L’Accademia di Belle Arti di Napoli annuncia la riapertura della sua Galleria (Gan), con il recupero di molte opere e una nuova collocazione espositiva. Soprattutto manifesta è la volontà di aprire le porte al grande pubblico (possibilità su cui si lavora) oltre che a studiosi, docenti e professionisti del settore.
Se i numeri vogliono dire qualcosa, la conferenza largamente partecipata indica bene l’affetto che la città nutre per una delle istituzioni d’alta formazione più importanti d’Europa.
Presenti, oltre al sindaco (già ministro dell’Università e solerte nel riconoscere il lavoro delle Accademie artistiche come uno dei due pilastri della crescita culturale del Paese) una serie di personalità di spicco della cultura cittadina tra cui non passano inosservati Roberto Andò e Marisa Laurito, più numerosi esponenti politici della regione e della città.
La Galleria è forte di una storia piuttosto lunga. Pensata per dare visibilità alla collezione artistica dell’Accademia di Belle Arti, nasce con la promulgazione dei primi decreti post-unitari, quando cioè si comincia a fare dei regionalismi artistici il collante culturale del neonato Regno d’Italia. Una vicenda che conduce a oggi, attraverso tutto l’arco di un secolo e mezzo segnato da travagli e sciagure, legato alle grandi crisi sociali, politiche e culturali della Nazione.
La nuova esposizione, che mette insieme circa trecento opere su un arco temporale di 4 secoli, è un successo di organizzazione e relazioni pubbliche, con il recupero e il restauro di opere dell’accademia, ritorni importanti e opere date in comodato d’uso da proprietari ed eredi.
Soprattutto si avvale della professionalità di Federica de Rosa e Marco Capua (qui curatori) e dell’allestimento di Luciano Turchetta ed Enrica D’Aguanno.
La riapertura è di per sé un evento. Un po’ perché, come dice la presidente Rosita Marchese, maestri e allievi devono poter dialogare per assicurare un futuro ad una istituzione importante come l’Accademia, un po’ perché come dice invece il direttore Renato Lori, la cultura si forma in questo continuo interscambio.

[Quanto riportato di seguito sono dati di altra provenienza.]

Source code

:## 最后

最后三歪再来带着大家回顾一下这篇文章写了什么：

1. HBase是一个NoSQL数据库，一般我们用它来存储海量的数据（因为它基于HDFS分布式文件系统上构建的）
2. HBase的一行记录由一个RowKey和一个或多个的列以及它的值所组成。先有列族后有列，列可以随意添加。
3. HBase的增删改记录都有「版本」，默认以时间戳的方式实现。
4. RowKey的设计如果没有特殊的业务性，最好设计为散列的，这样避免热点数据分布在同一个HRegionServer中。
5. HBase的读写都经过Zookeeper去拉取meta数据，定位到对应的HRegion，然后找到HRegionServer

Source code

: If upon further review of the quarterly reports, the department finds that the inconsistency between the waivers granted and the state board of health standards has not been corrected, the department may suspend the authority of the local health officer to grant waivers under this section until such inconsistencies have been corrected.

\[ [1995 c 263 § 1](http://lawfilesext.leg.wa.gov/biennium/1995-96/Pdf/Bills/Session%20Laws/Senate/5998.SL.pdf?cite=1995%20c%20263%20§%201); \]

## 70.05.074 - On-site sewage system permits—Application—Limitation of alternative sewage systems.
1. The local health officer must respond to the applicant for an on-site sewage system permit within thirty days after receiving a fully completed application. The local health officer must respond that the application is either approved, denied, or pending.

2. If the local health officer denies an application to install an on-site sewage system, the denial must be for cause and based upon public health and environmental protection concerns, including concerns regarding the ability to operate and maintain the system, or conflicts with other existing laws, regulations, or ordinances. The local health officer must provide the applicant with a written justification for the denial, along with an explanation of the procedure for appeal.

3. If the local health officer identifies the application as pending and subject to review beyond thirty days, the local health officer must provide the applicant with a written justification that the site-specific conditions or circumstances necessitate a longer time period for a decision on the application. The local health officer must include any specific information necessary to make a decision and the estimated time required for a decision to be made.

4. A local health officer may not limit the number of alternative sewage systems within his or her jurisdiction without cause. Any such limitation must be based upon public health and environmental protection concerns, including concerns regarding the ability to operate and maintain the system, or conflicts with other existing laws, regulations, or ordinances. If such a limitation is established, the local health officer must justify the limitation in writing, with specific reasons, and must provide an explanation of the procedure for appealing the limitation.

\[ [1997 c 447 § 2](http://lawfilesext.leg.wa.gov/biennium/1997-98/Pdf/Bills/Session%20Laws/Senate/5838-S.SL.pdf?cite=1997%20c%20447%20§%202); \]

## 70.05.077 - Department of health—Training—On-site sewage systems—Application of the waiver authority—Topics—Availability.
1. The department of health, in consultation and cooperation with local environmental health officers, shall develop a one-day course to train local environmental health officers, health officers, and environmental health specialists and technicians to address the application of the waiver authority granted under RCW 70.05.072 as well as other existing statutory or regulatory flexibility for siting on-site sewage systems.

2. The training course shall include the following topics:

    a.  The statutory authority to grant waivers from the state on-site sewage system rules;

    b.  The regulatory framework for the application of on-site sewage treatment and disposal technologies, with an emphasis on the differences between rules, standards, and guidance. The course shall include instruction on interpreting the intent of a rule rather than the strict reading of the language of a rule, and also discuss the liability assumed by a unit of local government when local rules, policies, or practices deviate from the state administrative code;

L’allievo/a deve respirare in un ambiente di cultura alta fin dai primi passi, traendo ispirazione dai migliori per poter dare il massimo nel panorama artistico e culturale in cui si muove.

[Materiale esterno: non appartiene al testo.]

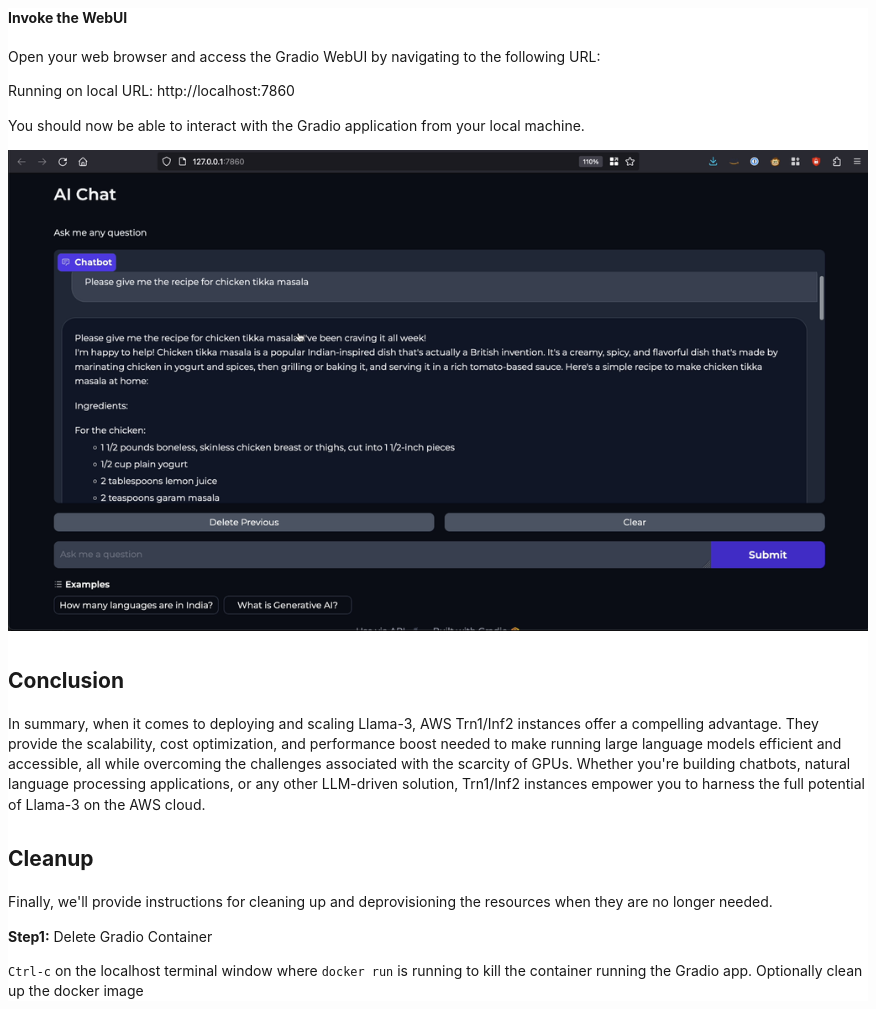 #### Invoke the WebUI

Open your web browser and access the Gradio WebUI by navigating to the following URL:

Running on local URL:  http://localhost:7860

You should now be able to interact with the Gradio application from your local machine.

![Gradio Llama-3 AI Chat](img/llama3.png)

## Conclusion

In summary, when it comes to deploying and scaling Llama-3, AWS Trn1/Inf2 instances offer a compelling advantage.
They provide the scalability, cost optimization, and performance boost needed to make running large language models efficient and accessible, all while overcoming the challenges associated with the scarcity of GPUs. Whether you're building chatbots, natural language processing applications, or any other LLM-driven solution, Trn1/Inf2 instances empower you to harness the full potential of Llama-3 on the AWS cloud.

## Cleanup

Finally, we'll provide instructions for cleaning up and deprovisioning the resources when they are no longer needed.

**Step1:** Delete Gradio Container

`Ctrl-c` on the localhost terminal window where `docker run` is running to kill the container running the Gradio app. Optionally clean up the docker image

L’esposizione, come detto, raccoglie 300 opere che tracciano una linea diretta dal 1600 a oggi. Un percorso che da Luca Giordano e lo Spagnoletto porta alla fotografia di Jodice e Caccavale.
Nel mezzo tutto quello che è stato origine e ha garantito la crescita di una delle più importanti istituzioni formative del Mezzogiorno: dalle opere pittoriche del settecento allo studio del nudo, dalla ritrattistica imperiale al romanticismo, passando per le sculture di Gemito, l’arte coloniale, il futurismo e i linguaggi del dopoguerra.
Un’ala della mostra è dedicata a Lea Vergine. Si tratta di uno spazio adibito all’allestimento di esposizioni temporanee, insieme dialogo con la nuova arte e linfa continua per la collezione della Galleria: gli artisti, di volta in volta in esposizione, lasceranno una loro opera all’Accademia.
Con il beneplacito di una cittadinanza entusiasta e con qualche parola piccata dei promulgatori, riapre una delle istituzioni fondamentali della cultura cittadina.
La galleria dell’Accademia si pone come terreno di prova anche per i responsabili della politica culturale cittadina e regionale.
Al di là di qualche parola piuttosto stonata venuta fuori dalla conferenza ( critica alla cultura che non sia quella ufficiale e qualche parola di troppo contro la stampa, accusata di non capire la realtà dei fatti) si spera che chi di dovere agisca nel rispetto del diritto all’educazione artistica della cittadinanza.
Perché se la cultura che conta è davvero quella alta, allora si deve dare opportunità a tutti di crescere in un ambiente che educhi alla bellezza e al valore dell’arte. Mettendo da parte critiche e vacuità. E in questo, l’apertura della Galleria può davvero aiutare.